Before the Industrial Revolution, levels of greenhouse gases were guided mainly by long-term shifts in the earth's orbit around the sun that have plunged the planet into ice ages and back again eight times in the past 800,000 years.

The U.N. Climate Panel last year blamed human activities, led by burning of fossil fuels that release heat-trapping gases, for modern global warming that may disrupt water and food supplies with ever more droughts, floods and heatwaves.

"The driving forces now are very much different from the driving forces in the past when there was only natural variation," Stocker told Reuters of the study in the journal Nature by scientists in Switzerland, France and Germany.

The experts, working on the European Project for Ice Coring in Antarctica, drilled down almost to bedrock in Antarctica. They recovered layers of ice formed by compressed snow, which can be counted much like the rings on trees.

DEEPER ICE

The study also found big natural shifts in carbon dioxide levels. "We find very conspicuous natural oscillations of carbon dioxide 770,000 years ago that bear the fingerprint of abrupt climate change during ice ages," Stocker said.

And the Nature report also set a new record low for carbon dioxide at 172 parts per million (ppm) in the atmosphere about 667,000 years ago, about 10 ppm below the previous known low and giving an ancient natural range of 172 to about 300 ppm.

The study suggested that the low might be a sign that the oceans once soaked up more carbon dioxide.

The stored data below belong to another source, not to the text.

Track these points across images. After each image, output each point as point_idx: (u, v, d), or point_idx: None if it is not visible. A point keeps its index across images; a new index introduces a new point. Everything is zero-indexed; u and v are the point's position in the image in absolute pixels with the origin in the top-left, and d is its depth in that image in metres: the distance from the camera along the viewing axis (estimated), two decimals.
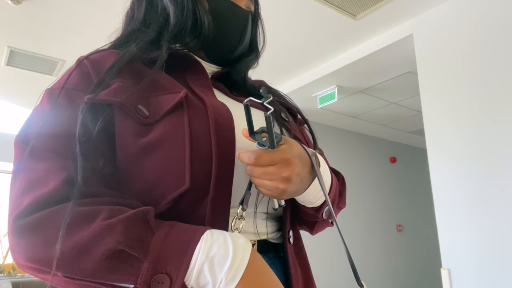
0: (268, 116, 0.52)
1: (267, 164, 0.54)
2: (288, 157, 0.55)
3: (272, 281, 0.50)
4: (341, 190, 0.75)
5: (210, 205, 0.55)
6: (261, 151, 0.55)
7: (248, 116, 0.55)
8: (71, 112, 0.56)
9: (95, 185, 0.54)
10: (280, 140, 0.56)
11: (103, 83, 0.58)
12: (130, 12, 0.74)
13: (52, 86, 0.61)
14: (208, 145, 0.57)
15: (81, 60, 0.62)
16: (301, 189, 0.58)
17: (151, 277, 0.46)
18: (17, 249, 0.49)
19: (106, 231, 0.47)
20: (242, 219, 0.58)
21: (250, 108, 0.54)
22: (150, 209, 0.52)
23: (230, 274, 0.47)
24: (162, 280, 0.46)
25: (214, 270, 0.47)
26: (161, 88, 0.62)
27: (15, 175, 0.54)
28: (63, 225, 0.47)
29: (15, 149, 0.56)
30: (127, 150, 0.57)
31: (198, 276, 0.47)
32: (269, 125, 0.53)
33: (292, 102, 0.83)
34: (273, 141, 0.54)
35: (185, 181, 0.54)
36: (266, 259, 0.64)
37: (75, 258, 0.47)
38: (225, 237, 0.50)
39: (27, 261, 0.49)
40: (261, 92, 0.54)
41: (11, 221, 0.50)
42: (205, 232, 0.50)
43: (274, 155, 0.54)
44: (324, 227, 0.76)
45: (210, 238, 0.49)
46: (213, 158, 0.56)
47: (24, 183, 0.52)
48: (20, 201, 0.51)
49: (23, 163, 0.54)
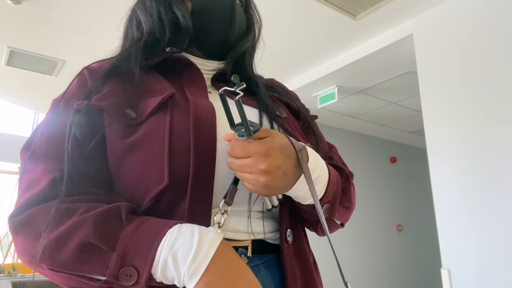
0: (238, 100, 0.50)
1: (242, 155, 0.53)
2: (266, 148, 0.53)
3: (242, 277, 0.49)
4: (345, 188, 0.70)
5: (188, 201, 0.55)
6: (236, 141, 0.54)
7: (224, 105, 0.53)
8: (66, 118, 0.60)
9: (84, 185, 0.57)
10: (257, 130, 0.54)
11: (93, 91, 0.62)
12: (123, 34, 0.78)
13: (57, 96, 0.66)
14: (187, 141, 0.57)
15: (82, 70, 0.67)
16: (287, 184, 0.56)
17: (118, 270, 0.48)
18: (15, 244, 0.54)
19: (79, 225, 0.50)
20: (226, 213, 0.57)
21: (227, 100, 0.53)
22: (125, 204, 0.54)
23: (192, 267, 0.47)
24: (129, 272, 0.48)
25: (177, 264, 0.47)
26: (151, 91, 0.64)
27: (19, 178, 0.59)
28: (47, 222, 0.51)
29: (20, 156, 0.61)
30: (114, 152, 0.59)
31: (164, 269, 0.48)
32: (240, 110, 0.51)
33: (295, 100, 0.81)
34: (248, 127, 0.52)
35: (164, 177, 0.55)
36: (261, 261, 0.62)
37: (54, 251, 0.50)
38: (192, 230, 0.50)
39: (22, 255, 0.53)
40: (232, 80, 0.52)
41: (8, 219, 0.55)
42: (174, 226, 0.50)
43: (249, 145, 0.53)
44: (332, 228, 0.71)
45: (177, 231, 0.49)
46: (191, 153, 0.56)
47: (24, 185, 0.57)
48: (17, 201, 0.56)
49: (25, 167, 0.59)
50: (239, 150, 0.53)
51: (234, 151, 0.54)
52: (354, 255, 4.12)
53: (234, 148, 0.54)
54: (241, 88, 0.52)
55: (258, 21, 0.83)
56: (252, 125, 0.54)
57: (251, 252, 0.61)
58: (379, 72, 3.09)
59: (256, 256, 0.62)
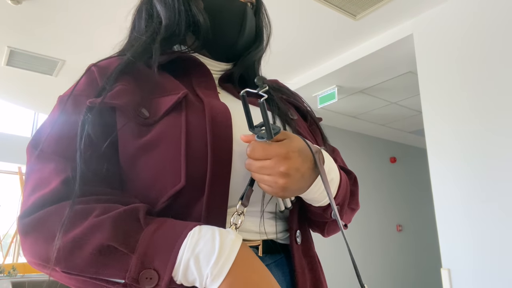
0: (262, 102, 0.50)
1: (262, 157, 0.53)
2: (286, 150, 0.53)
3: (262, 278, 0.49)
4: (353, 190, 0.72)
5: (205, 202, 0.55)
6: (257, 143, 0.54)
7: (245, 107, 0.53)
8: (76, 116, 0.59)
9: (96, 185, 0.56)
10: (278, 132, 0.54)
11: (105, 89, 0.60)
12: (131, 25, 0.76)
13: (64, 93, 0.64)
14: (204, 142, 0.57)
15: (90, 67, 0.65)
16: (303, 186, 0.56)
17: (139, 273, 0.47)
18: (24, 246, 0.53)
19: (96, 227, 0.49)
20: (242, 215, 0.57)
21: (248, 102, 0.54)
22: (142, 205, 0.53)
23: (215, 269, 0.47)
24: (150, 275, 0.47)
25: (200, 266, 0.47)
26: (164, 90, 0.63)
27: (26, 177, 0.58)
28: (61, 223, 0.50)
29: (27, 154, 0.59)
30: (127, 151, 0.58)
31: (185, 271, 0.47)
32: (264, 112, 0.51)
33: (302, 102, 0.82)
34: (270, 130, 0.52)
35: (181, 178, 0.55)
36: (271, 260, 0.63)
37: (69, 254, 0.49)
38: (213, 232, 0.50)
39: (31, 257, 0.52)
40: (256, 82, 0.52)
41: (18, 220, 0.53)
42: (194, 228, 0.50)
43: (270, 148, 0.53)
44: (337, 229, 0.72)
45: (197, 233, 0.49)
46: (208, 155, 0.56)
47: (32, 184, 0.56)
48: (26, 202, 0.54)
49: (32, 165, 0.57)
50: (260, 152, 0.53)
51: (255, 152, 0.54)
52: (354, 255, 4.11)
53: (255, 149, 0.54)
54: (264, 91, 0.52)
55: (267, 25, 0.81)
56: (273, 127, 0.54)
57: (261, 252, 0.62)
58: (379, 72, 3.09)
59: (267, 255, 0.63)
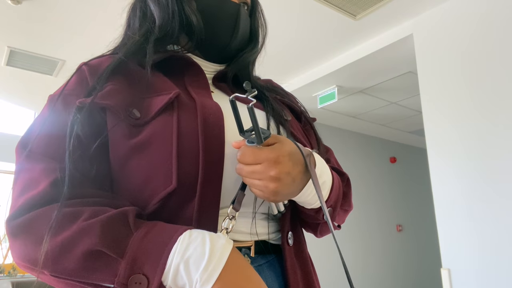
0: (251, 107, 0.50)
1: (252, 162, 0.53)
2: (276, 155, 0.53)
3: (252, 283, 0.49)
4: (346, 192, 0.72)
5: (197, 204, 0.55)
6: (247, 148, 0.54)
7: (235, 112, 0.53)
8: (66, 116, 0.58)
9: (86, 186, 0.55)
10: (268, 136, 0.54)
11: (96, 89, 0.59)
12: (126, 23, 0.75)
13: (54, 92, 0.63)
14: (196, 143, 0.56)
15: (81, 66, 0.64)
16: (295, 190, 0.56)
17: (128, 278, 0.46)
18: (13, 248, 0.52)
19: (85, 231, 0.49)
20: (234, 219, 0.56)
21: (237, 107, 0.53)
22: (131, 209, 0.52)
23: (205, 274, 0.46)
24: (139, 280, 0.46)
25: (189, 271, 0.47)
26: (156, 90, 0.62)
27: (15, 178, 0.57)
28: (49, 226, 0.49)
29: (16, 154, 0.58)
30: (118, 152, 0.57)
31: (175, 277, 0.47)
32: (253, 117, 0.51)
33: (296, 102, 0.81)
34: (259, 134, 0.52)
35: (172, 180, 0.54)
36: (264, 260, 0.63)
37: (57, 258, 0.48)
38: (203, 237, 0.49)
39: (20, 260, 0.51)
40: (244, 87, 0.52)
41: (6, 222, 0.53)
42: (184, 232, 0.49)
43: (260, 152, 0.53)
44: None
45: (188, 238, 0.49)
46: (200, 156, 0.55)
47: (20, 185, 0.55)
48: (15, 203, 0.54)
49: (21, 166, 0.56)
50: (250, 156, 0.53)
51: (245, 157, 0.54)
52: (354, 255, 4.11)
53: (245, 154, 0.54)
54: (253, 95, 0.52)
55: (263, 25, 0.80)
56: (263, 132, 0.54)
57: (253, 253, 0.61)
58: (379, 72, 3.09)
59: (258, 256, 0.62)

Carbon dioxide levels are now at about 380 ppm.

Taken together, the data "allow us to learn more eventually about the carbon cycle and its responses to climate change."

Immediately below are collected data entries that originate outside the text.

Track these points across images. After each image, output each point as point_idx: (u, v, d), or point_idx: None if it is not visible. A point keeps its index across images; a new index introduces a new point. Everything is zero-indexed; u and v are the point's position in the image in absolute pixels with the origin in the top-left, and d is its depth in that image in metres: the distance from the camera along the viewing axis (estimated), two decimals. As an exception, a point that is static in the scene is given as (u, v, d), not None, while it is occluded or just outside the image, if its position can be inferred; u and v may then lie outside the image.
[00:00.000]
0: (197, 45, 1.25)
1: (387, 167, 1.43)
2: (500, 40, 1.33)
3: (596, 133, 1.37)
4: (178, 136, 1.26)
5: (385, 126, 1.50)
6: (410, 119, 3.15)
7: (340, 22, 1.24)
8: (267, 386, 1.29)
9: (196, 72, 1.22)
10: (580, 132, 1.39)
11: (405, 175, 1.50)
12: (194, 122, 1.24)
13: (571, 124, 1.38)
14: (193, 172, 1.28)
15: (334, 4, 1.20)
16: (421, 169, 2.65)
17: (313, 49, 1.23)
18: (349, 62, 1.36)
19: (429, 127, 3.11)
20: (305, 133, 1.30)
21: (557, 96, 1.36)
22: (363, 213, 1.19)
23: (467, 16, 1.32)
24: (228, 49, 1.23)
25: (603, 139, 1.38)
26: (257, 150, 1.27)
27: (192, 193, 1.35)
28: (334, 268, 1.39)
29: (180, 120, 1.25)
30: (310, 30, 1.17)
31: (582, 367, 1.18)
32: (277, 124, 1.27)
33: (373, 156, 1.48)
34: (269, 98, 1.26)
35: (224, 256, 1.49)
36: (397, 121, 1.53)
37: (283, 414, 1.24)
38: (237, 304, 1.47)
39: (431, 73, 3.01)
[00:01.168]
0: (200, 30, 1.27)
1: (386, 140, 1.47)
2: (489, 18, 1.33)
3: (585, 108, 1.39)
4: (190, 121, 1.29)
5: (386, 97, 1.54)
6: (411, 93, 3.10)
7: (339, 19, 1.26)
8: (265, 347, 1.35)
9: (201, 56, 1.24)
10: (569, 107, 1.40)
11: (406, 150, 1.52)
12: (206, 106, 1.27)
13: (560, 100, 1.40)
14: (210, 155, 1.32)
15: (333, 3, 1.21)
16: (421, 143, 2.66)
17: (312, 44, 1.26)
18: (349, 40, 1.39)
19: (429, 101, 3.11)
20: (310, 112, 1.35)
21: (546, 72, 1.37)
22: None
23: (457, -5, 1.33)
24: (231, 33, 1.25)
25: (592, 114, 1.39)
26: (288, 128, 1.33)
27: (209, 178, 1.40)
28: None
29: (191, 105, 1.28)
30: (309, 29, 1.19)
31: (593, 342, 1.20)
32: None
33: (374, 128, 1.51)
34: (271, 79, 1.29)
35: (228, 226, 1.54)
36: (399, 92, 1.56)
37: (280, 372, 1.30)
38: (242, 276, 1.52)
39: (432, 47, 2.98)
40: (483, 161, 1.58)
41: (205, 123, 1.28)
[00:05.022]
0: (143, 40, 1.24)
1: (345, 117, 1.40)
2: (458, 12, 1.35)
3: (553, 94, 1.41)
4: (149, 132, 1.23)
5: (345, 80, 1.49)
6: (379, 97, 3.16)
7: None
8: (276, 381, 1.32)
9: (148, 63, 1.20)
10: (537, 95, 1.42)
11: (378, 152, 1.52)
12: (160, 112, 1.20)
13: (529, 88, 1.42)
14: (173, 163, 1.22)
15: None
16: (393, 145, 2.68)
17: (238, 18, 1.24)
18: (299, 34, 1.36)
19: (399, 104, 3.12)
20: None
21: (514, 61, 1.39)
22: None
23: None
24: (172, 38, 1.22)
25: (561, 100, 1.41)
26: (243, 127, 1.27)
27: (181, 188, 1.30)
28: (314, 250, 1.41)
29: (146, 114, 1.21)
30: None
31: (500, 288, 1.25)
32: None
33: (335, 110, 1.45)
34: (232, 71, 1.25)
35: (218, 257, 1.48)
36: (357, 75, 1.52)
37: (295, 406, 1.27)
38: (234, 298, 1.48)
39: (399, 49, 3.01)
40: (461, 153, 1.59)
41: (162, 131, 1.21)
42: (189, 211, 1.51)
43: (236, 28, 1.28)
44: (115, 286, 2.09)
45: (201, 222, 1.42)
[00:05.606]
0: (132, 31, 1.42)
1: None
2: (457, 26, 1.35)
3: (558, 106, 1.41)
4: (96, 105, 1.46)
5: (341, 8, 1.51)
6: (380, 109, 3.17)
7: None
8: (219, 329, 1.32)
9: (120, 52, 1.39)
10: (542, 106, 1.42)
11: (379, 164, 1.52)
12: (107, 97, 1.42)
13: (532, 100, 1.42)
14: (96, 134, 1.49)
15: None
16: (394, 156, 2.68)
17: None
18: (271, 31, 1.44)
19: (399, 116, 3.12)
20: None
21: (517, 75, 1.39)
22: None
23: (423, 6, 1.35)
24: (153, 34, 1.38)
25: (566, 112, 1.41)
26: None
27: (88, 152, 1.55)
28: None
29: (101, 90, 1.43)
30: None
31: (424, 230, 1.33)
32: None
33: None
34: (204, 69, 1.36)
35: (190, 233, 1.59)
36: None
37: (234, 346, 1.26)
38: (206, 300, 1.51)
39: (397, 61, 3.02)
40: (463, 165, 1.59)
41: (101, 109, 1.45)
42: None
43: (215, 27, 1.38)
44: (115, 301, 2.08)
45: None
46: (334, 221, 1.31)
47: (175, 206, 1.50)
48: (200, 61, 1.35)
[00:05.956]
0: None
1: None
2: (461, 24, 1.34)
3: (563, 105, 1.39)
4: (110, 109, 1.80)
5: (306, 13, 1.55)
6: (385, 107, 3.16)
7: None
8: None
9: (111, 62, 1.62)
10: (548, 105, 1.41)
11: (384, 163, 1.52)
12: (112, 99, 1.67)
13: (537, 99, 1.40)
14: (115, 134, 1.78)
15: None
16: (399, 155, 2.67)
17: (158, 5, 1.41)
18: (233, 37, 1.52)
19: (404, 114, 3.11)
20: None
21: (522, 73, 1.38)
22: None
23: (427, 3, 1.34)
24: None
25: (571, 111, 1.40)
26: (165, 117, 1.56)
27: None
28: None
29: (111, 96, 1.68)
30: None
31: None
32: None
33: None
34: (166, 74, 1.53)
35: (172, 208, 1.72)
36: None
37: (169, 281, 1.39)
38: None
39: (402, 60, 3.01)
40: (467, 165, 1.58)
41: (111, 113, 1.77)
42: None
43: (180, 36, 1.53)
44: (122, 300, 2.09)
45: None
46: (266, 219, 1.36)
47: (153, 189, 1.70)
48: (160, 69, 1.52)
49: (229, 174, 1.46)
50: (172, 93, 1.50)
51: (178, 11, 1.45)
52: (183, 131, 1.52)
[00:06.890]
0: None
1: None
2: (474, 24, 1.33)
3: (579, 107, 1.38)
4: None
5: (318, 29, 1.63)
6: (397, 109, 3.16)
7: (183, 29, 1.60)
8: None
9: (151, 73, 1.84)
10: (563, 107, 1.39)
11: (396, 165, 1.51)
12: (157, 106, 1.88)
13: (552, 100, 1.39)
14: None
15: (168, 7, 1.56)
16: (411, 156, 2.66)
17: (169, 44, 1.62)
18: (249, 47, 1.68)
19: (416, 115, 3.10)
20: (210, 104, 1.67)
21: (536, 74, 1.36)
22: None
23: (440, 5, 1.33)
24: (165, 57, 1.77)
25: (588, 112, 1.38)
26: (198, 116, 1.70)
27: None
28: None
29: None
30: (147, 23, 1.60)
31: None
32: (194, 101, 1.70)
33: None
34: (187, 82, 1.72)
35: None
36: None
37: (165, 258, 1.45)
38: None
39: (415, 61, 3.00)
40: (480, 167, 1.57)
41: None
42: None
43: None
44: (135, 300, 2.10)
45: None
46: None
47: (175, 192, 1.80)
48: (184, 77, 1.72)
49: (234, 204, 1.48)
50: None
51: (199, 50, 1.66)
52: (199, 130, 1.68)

Temperatures in an ice age are about 5-6 Celsius (9 to 11 Fahrenheit) colder than now, already a mild period in earth's history. Climate change could add a "best guess" of 1.8 to 4.0 Celsius this century, according to the U.N. panel.

The study also linked variations in methane to monsoons.

"The variations of methane concentration point to a strengthening of the monsoon system in the tropics in the most recent 400,000 years. These monsoon cycles have become stronger in the second half of this long time period," Stocker said.